© Chris Port, 2011
By the tapping of a nail
Something’s flapping in the gale
Two years of it... Musical bitches, I’ve come to accept. Management bastards, I’ve come to accept. The end of 14 years work, I’ve come to accept. But now, this? Somebody is building a gallows under my bedroom window...
It must be that. What else could it be? The carpentry is relentless.
It starts shyly (slyly) then rappens to an emphatic coffin lid finality. Then, like insidious bullying, it starts all over again...
The metronome is maddening.
1/2/7.
Tap. Tap-tap. Tap-tap-tap-tap-tap-tap-TAP.
(Beat).
Tap. Tap-tap. Tap-tap-tap-tap-tap-tap-TAP.
(Repeat...)
All. Bloody. Morning.
I’ve been creative with it. You should always be creative with insanity (otherwise you’ll go mad). Some people count sheep to fall asleep. I counted people. Falling through a trapdoor. Seven of them. Over and over again. Their faces were hooded. But I knew who they were. I kicked their stools away.
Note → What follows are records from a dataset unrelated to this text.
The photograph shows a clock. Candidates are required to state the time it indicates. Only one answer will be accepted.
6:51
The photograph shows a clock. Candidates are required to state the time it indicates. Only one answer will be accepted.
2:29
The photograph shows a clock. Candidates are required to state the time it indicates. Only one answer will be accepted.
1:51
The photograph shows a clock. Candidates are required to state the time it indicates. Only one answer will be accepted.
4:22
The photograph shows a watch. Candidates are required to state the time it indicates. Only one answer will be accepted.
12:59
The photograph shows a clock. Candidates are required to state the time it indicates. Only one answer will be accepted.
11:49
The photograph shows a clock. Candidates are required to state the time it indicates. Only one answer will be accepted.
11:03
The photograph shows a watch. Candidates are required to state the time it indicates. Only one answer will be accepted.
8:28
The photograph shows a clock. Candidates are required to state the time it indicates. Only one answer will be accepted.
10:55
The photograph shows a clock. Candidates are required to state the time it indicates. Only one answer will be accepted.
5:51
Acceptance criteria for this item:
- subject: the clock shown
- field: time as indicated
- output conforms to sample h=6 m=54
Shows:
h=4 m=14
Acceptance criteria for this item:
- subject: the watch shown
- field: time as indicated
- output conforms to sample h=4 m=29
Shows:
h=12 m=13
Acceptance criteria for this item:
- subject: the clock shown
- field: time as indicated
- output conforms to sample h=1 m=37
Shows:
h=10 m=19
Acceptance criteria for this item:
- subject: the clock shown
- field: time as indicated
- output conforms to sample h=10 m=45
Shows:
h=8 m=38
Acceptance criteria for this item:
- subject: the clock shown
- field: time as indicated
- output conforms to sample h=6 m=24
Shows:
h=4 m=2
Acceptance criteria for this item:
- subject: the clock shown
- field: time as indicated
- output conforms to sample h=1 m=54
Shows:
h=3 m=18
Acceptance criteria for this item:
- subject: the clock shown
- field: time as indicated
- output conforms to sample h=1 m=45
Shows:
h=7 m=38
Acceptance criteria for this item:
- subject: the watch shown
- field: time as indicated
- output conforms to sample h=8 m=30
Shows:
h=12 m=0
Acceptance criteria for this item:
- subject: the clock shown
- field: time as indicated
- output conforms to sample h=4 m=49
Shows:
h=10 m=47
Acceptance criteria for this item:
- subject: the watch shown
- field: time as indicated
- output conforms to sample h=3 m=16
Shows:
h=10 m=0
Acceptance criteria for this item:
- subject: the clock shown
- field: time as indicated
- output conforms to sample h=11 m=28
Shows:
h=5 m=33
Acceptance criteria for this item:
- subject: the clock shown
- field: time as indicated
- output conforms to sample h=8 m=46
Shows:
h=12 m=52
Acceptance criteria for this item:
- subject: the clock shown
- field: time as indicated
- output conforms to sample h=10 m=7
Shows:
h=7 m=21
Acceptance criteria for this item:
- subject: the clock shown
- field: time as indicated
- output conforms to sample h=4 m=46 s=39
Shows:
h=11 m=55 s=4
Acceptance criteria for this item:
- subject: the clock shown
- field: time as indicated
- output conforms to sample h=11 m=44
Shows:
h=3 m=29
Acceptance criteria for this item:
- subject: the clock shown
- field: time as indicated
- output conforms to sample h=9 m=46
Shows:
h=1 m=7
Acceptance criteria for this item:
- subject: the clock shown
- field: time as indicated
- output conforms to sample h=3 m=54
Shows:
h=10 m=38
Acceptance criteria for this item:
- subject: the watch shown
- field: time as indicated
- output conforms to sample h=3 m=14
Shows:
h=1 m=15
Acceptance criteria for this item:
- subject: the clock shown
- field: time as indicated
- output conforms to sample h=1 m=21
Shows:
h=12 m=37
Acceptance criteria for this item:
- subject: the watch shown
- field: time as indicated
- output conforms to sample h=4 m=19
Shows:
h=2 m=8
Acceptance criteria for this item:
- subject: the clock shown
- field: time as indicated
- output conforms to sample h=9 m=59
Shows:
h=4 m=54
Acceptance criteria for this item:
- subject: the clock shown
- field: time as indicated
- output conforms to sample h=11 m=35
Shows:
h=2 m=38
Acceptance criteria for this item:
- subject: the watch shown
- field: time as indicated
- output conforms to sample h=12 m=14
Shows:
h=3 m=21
But I didn’t build them a gallows. I built them a stage. My slip knot nooses slipped loose at the end of the jerk. My stage trapdoor had a mattress at the end of the drop. Public vengeance is what writers do for a living. Our spleen cuisine is served at liquid nitrogen temperatures. But we are kinder than our ice belies. We build redemption into our characters. What a shame that real people don’t do the same. Lack of imagination. It kills...
Tap. Tap-tap. Tap-tap-tap-tap-tap-tap-TAP...
Somebody is building a trapdoor under my bed... Time to get up.